Alcé la mirada y vislumbré un asomo de sonrisa en sus labios; debía de estar ofreciéndole un espectáculo inusitado.

– Discúlpeme, majestad. Estaba diciendo que…

– Levántate de una vez -insistió-. Pareces un perro apaleado, tirado en mi alfombra de esa manera.

Me puse en pie y me arreglé la ropa, tratando de encontrar alguna dignidad en mi pose. Sentí que la sangre se me había subido a la cabeza, dejándome la cara roja; seguramente daba la impresión de estar avergonzado por hallarme en su presencia.

– Discúlpeme -repetí.

– Para empezar, puedes dejar de disculparte -dijo, rodeando el escritorio para sentarse a él-. Todo lo que hemos hecho en los últimos dos minutos ha sido pedirnos disculpas. Hay que ponerle fin a eso.

– Sí, majestad -acepté, asintiendo con la cabeza.

Me atreví a mirarlo mientras él me examinaba, y me sorprendió un poco su aspecto. No era un hombre alto -medía poco más de un metro setenta-, lo que significaba que yo le sacaría una buena cabeza. Pero era bastante apuesto, de complexión compacta, delgado y al parecer atlético, con unos penetrantes ojos azules, barba bien recortada y un bigote con los extremos encerados pero aIgo caídos, quizá porque era ya muy tarde. Imaginé que se ocupaba de él una vez al día, por la mañana, o dos si tenía una recepción por la noche, para recibir a sus invitados. La cosa no era tan importante cuando tenía una visita humilde como yo.

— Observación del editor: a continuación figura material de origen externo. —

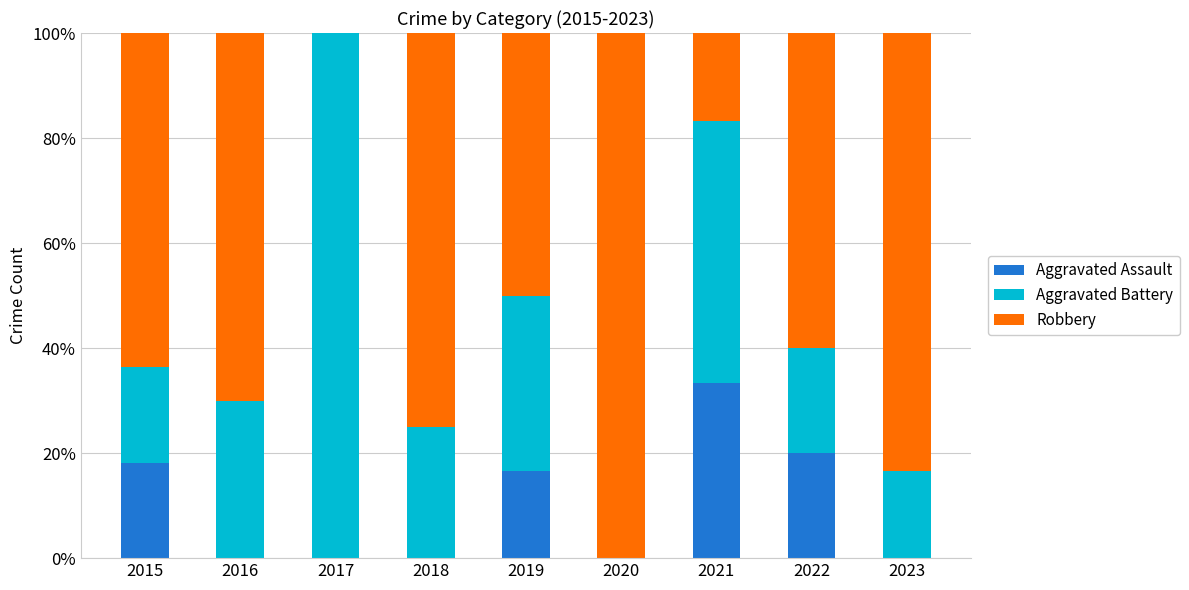

True or false: Aggravated Assault has a value of 15.0 at 2020.

False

A diferencia de lo que esperaba, el zar no iba ataviado con algún extravagante atuendo imperial, sino con la sencilla ropa de un mujik: una simple camisa de color vainilla, unos pantalones holgados y unas botas de piel oscura. Por supuesto, sin duda aquellas prendas eran de las telas más finas, pero se veían cómodas y sencillas, y empecé a sentirme más a gusto en su presencia.

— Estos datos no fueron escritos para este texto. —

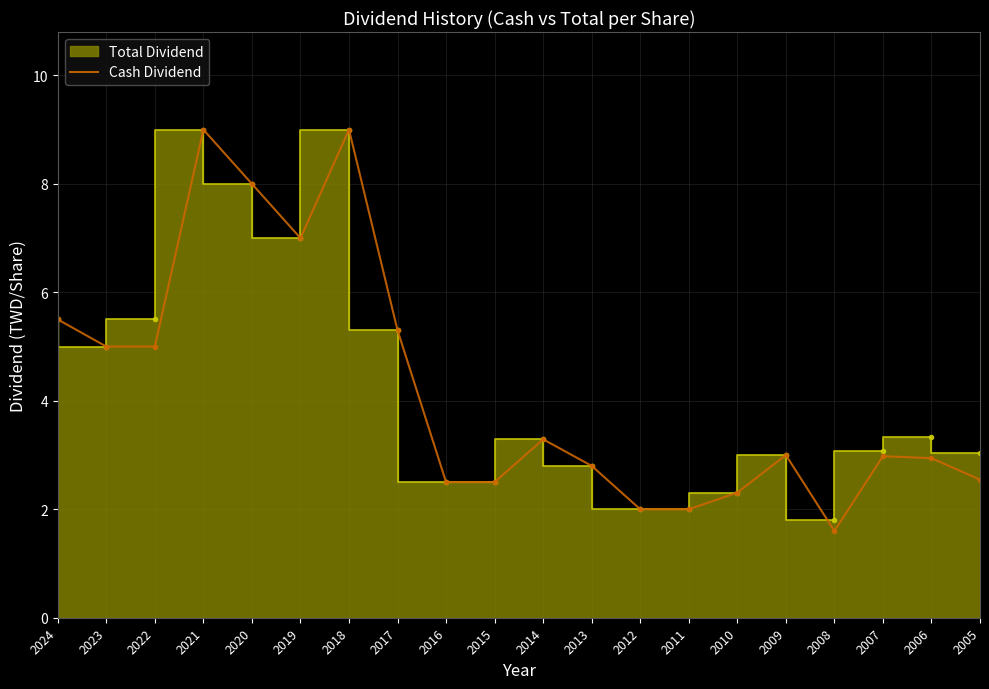

Between 2018 and 2008, which is larger?

2018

– De modo que tú eres Yáchmenev -dijo por fin, y su voz clara no reveló ni aburrimiento ni interés; fue como si yo supusiera una tarea más en su jornada.

– Sí, señor.

– ¿Cuál es tu nombre completo?

– Georgi Danílovich Yáchmenev. De la aldea de Kashin.

– ¿Y tu padre? ¿Quién es?

– Danil Vládiavich Yáchmenev. También es de Kashin.

– Ya veo. ¿Y está entre nosotros?

Lo miré, sorprendido.

– Él no me ha acompañado, señor. Nadie dijo que debía hacerlo.

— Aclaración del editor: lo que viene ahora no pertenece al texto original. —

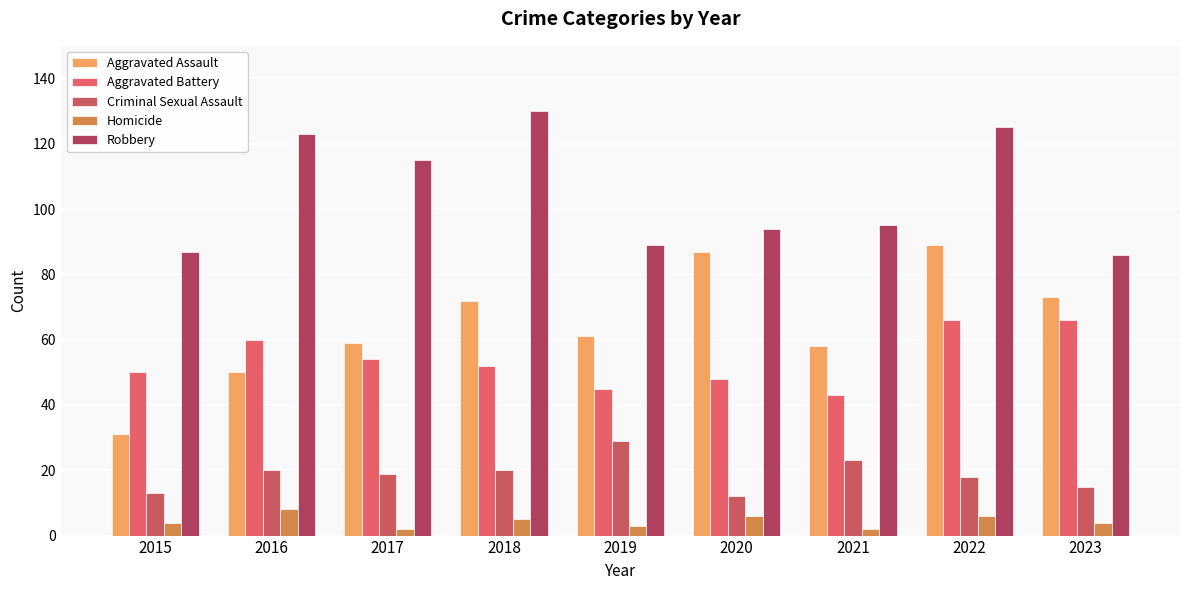

Is it true that Aggravated Assault equals 61 at 2019?

True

– Me refiero a si sigue vivo, Yáchmenev -suspiró.

– Oh. Sí. Así es.

– ¿Y qué posición ocupa en la sociedad?

– Es agricultor, señor.

– ¿Tiene tierras propias?

– No, señor. Es jornalero.

– Has dicho que era agricultor.

– Me he explicado mal, señor. Me refería a que cultiva la tierra. Pero no es su tierra.